H.İ.: Uzun bir süreklilik var İstanbul Caz Festivali’nde. O sürekliliğin içerisinde bir değişim de var. Bir noktadan sonra festivali şehrin damarlarına yaymak da bizim için önemli bir hedef oldu. Önceki direktörümüz Pelin Opcin’le beraber hep peşinde olduğumuz bir konuydu bu. Şan Tiyatrosu’nun o harabe halinde Antony & The Johnsons konseri yaptık, İstanbul Boğazı kenarında çok ilginç yerlere girdik. Son yıllarda farklı ne sunabiliriz, ona bakıyoruz. Parklarda Caz, Gece Gezmesi gibi etkinlikler de hep bu arayışın bir neticesi.

? Bu yapısal yenilenmenin ardından her iki festivalin işleyişi, sanatsal yaklaşımı açısından
neler değişecek?

H.İ.: Bu festivallerde süreklilik de çok önemli. Biz geldik diye her şey toptan değişmemeli.

E.Ç.: Çok iyi işleyen bir lokomotif var. Onun arkasına nasıl vagonlar koyarız ona bakacağız. Gençlere, çocuklara nasıl ulaşabiliriz? O sevdanın yüreğe düşmesi o yaşlarda oluyor. Sanata erişimin yaşını ne kadar düşürürsek, devamlılık ve kültürel gelişim açısından da o kadar faydalı olacağını düşünüyoruz. Yerel yönetimlerle daha fazla bağ kurmak ve şehre daha fazla yayılmak isteriz. İstanbul olabilecek en iyi sahne. Biz de o sahneyi olabildiğince fazla ve en güzel şekilde kullanmak istiyoruz.

? Sanatçılarla nasıl bir ilişkisi var bu festivallerin? Katılımcı sanatçılar bu iki festivali nasıl
bir yerde görüyorlar?

H.İ.: Bu festivallerin iki temel misyonu var. Birincisi dünyadaki başarılı kültür sanat örneklerini Türkiye’ye getirmek. İkincisi ise Türkiye’deki başarılı sanat üretimlerini dünyaya tanıtmak. İstanbul sanatçılar için halen çok cazip bir nokta. Gelinmek istenen bir yer.
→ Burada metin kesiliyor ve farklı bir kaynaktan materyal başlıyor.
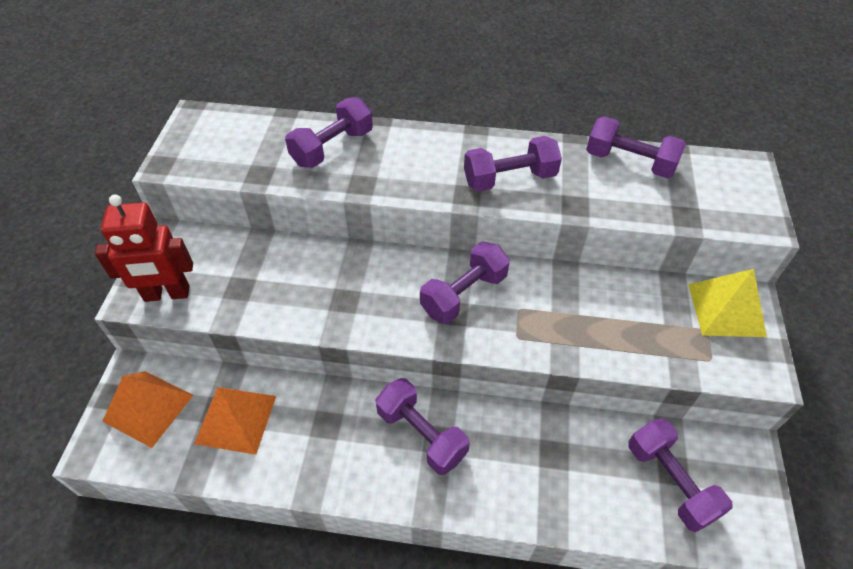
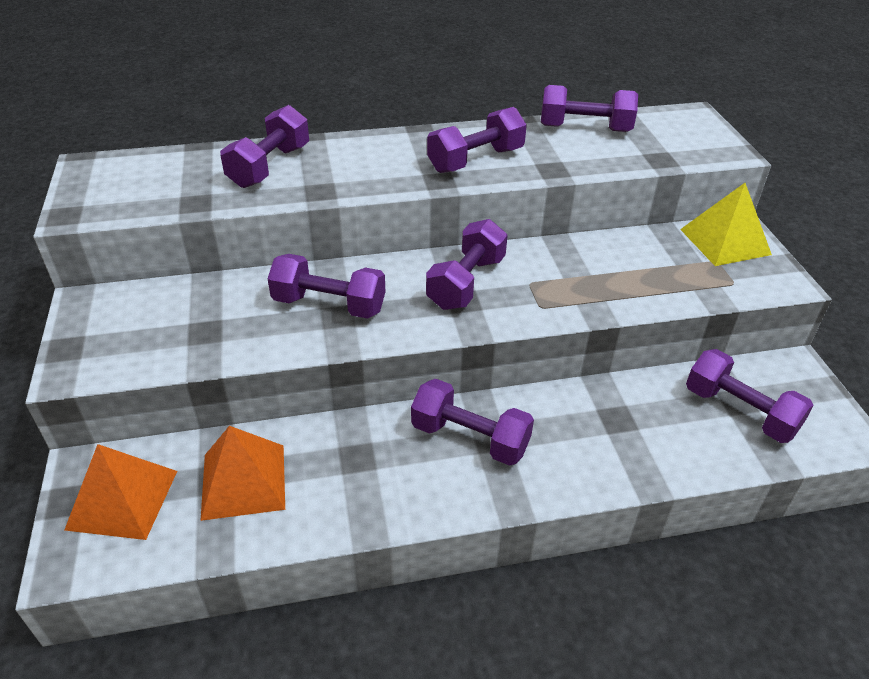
camera: 20 degrees left, 10 degrees down
(167, 294) = (114, 356): red robot -> none
(342, 287) = (329, 305): none -> purple dumbbell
Sanatsal bir değer üretmek ve bunu yaymak ise bizim için en temel şey. Dolayısıyla sanatçılar her zaman tatmin olmuş şekilde ayrılıyorlar.

E.Ç.: İstanbul Müzik Festivali’nin sahnesinde olmak, bizimle işbirliği yapmak sanatçılar için çok kıymetli. Yabancı müzisyenlerle Türkiye’den müzisyenleri bir araya getirip ortak bir şeyler yapma çabamız da var. Bu da önemli.

? Türkiye’deki ve İstanbul’daki canlı müzik sektörünü ve kültürel üretimi nasıl değerlendiriyorsunuz?

H.İ.: Türkiye çok dinamik bir ülke ve genç nüfusu da çok yüksek. Kültür ve sanat etkinlikleri gencinden yaşlısına herkes için bir ihtiyaç. Fakat böyle bir toplumda ayrıca anlam kazanıyor. 2000’ler sonrası buradaki sanatsal üretim ve faaliyet gerçekten arttı. Kendi üretimimizin sesini de dinlemeye başladık. Ülkenin dört bir yanında gerçekleşen farklı festivaller çok ilgi çekiyor. Tüm o küçük bağımsız tiyatrolardan tutun da, mekânlara kadar oldukça canlı bir sanat üretimi var.

E.Ç.: Türkiye çıkışlı çok iyi müzisyenler yetişiyor. Bu topraklar çok zengin topraklar. Bunun yansıması sadece müzikte değil her alanda görülebiliyor. Plastik sanatlar, edebiyat, tiyatro, aklınıza ne gelirse. Bilgiye erişimin kolaylaşmış olmasıyla da dünyaya daha açık gözle bakabilen bir jenerasyon geliyor. Çok daha güzel de olacaktır.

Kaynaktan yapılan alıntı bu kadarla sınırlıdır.